Novas conversas mostram que ex-juiz, agora ministro, ignorou a lei e interferiu diretamente nos termos de negociações. Executivos de construtoras só aceitaram falar depois de garantia da homologação

Pedro de Oliveira/ ALEP e Rovena Rosa/Abr
Pedro de Oliveira/ ALEP e Rovena Rosa/Abr
Conluio com profissionais da mídia tradicional participaram da armação do MP em Curitiba, com Moro à frente, para incriminar Lula e tirá-lo da eleição, mostra nova reportagem da Vaza Jato

São Paulo – Nova reportagem da série Vaza Jato publicadas na manhã de hoje (18) pelo jornal Folha de S. Paulo, em parceria com o The Intercept Brasil, denuncia, em mensagens privadas trocadas por procuradores da Operação Lava Jato em 2015, que o então juiz federal Sergio Moro interferiu nas negociações das delações de dois executivos da construtora Camargo Corrêa, impondo aos procuradores que só homologaria os acordos se a pena proposta aos executivos incluísse pelo menos um ano de prisão em regime fechado. A conduta viola limites impostos pela legislação que manda juízes se manterem afastados de conversas com colaboradores.

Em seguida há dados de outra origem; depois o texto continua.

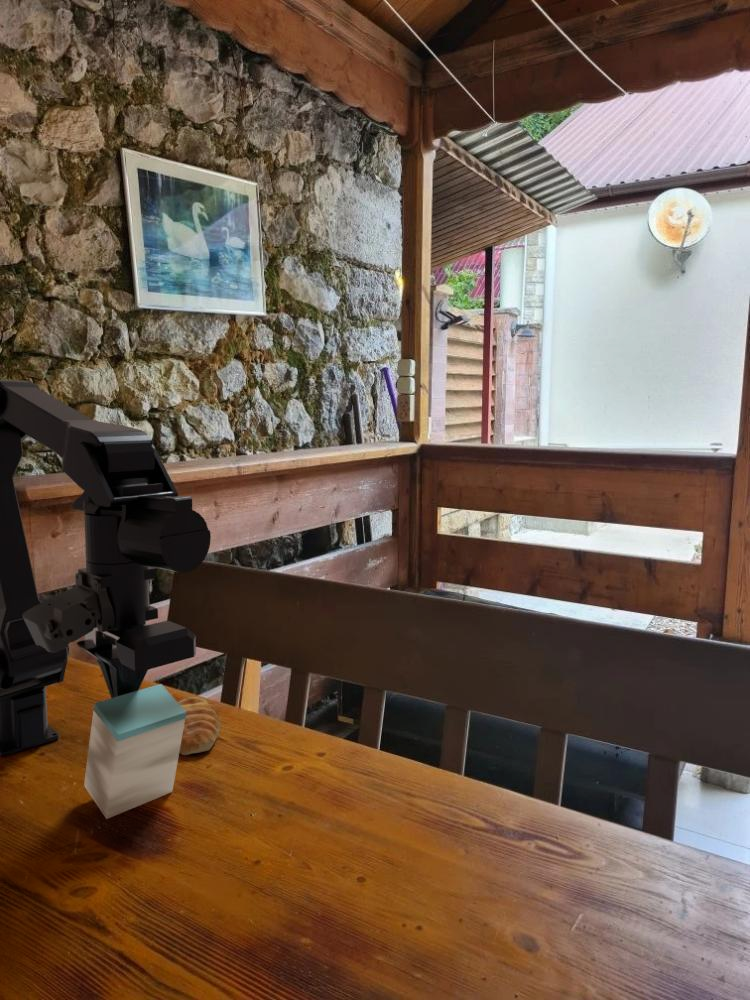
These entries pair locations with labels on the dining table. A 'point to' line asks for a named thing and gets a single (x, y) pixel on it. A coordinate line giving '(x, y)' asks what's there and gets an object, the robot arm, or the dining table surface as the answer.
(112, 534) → the robot arm
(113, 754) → the birch block
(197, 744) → the pastry
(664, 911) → the dining table surface
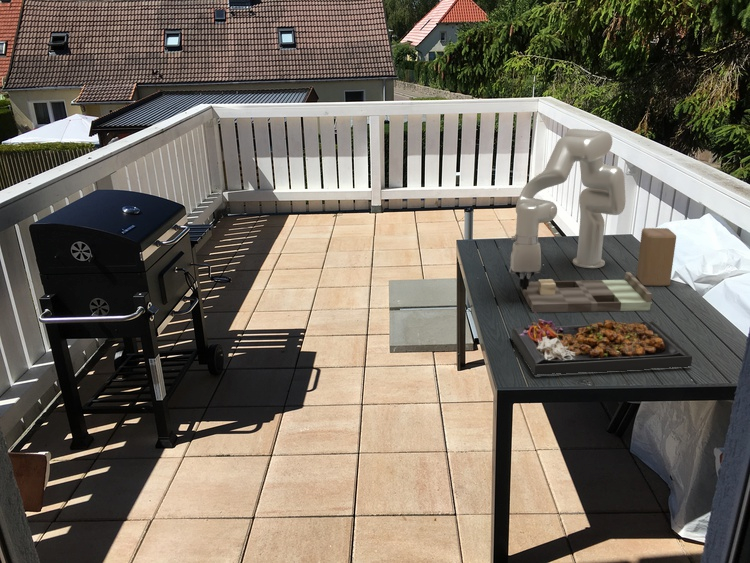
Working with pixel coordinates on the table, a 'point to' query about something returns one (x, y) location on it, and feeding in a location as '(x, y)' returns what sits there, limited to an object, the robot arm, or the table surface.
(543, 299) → the board
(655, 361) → the food platter
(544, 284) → the birch block
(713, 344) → the table surface
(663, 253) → the block
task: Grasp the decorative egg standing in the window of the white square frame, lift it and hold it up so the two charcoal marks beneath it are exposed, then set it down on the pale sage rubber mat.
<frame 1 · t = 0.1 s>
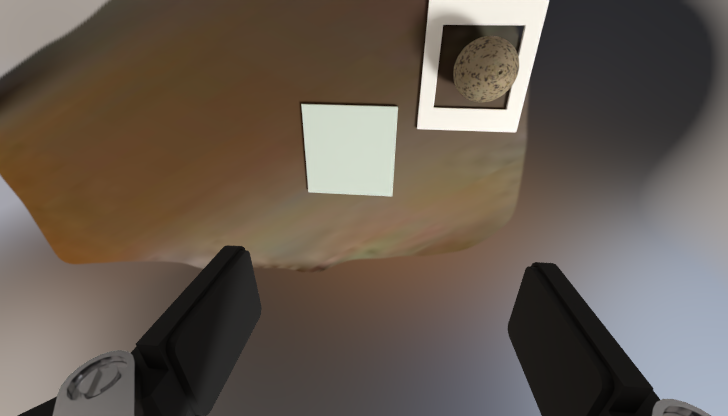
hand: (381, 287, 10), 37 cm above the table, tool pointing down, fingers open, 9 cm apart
white square frame: (475, 69, 39), on the table
sage mat: (350, 151, 46), on the table
decorative egg: (475, 69, 39), resting in white square frame
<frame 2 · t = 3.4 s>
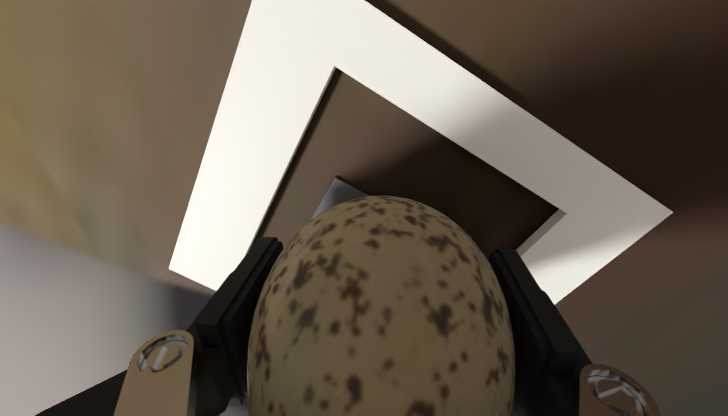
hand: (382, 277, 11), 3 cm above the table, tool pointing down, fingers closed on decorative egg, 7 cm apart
white square frame: (384, 238, 13), on the table
decorative egg: (384, 236, 13), resting in white square frame, touching gripper
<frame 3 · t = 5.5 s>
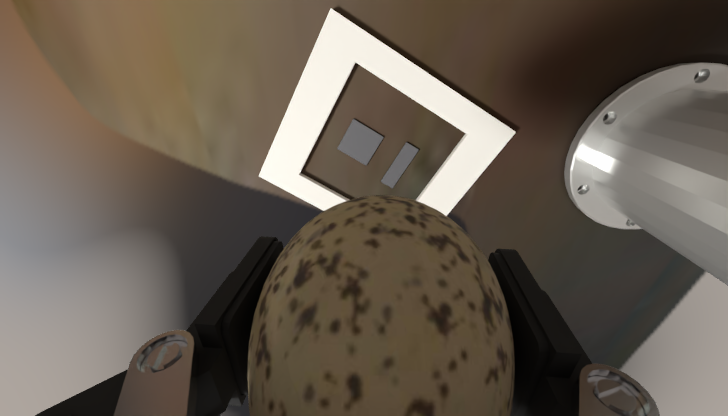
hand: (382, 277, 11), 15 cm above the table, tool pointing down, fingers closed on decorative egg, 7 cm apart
white square frame: (378, 153, 24), on the table
decorative egg: (384, 236, 13), point 13 cm above the table, touching gripper
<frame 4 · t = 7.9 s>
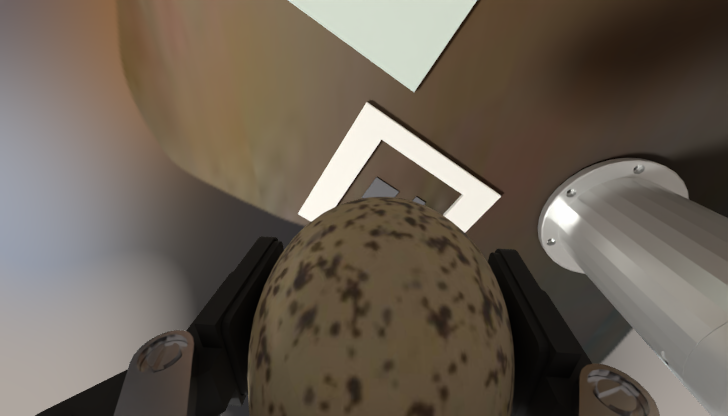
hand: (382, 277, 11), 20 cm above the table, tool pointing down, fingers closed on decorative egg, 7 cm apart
white square frame: (394, 203, 31), on the table
decorative egg: (384, 237, 13), point 17 cm above the table, touching gripper
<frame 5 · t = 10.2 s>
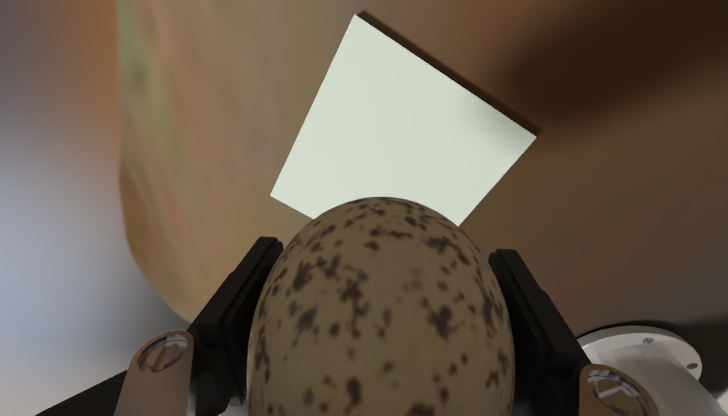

Os diálogos revelam também que a interferência do juiz causou incômodo entre os integrantes da força-tarefa da operação Lava Jato em Curitiba. No dia 23 de fevereiro de 2015, o procurador Deltan Dallagnol, chefe da força-tarefa, escreveu ao colega Carlos Fernando dos Santos Lima, que conduzia as negociações com a Camargo Corrêa, para sugerir que consultasse Moro para consultá-lo sobre as penas a serem propostas aos delatores. “A título de sugestão, seria bom sondar Moro quanto aos patamares estabelecidos”, disse Deltan.

As mensagens indicam que Deltan temia, além da reação do juiz, que a imagem da Lava Jato sofresse danos se os benefícios concedidos aos executivos fossem vistos pela opinião pública como excessivos.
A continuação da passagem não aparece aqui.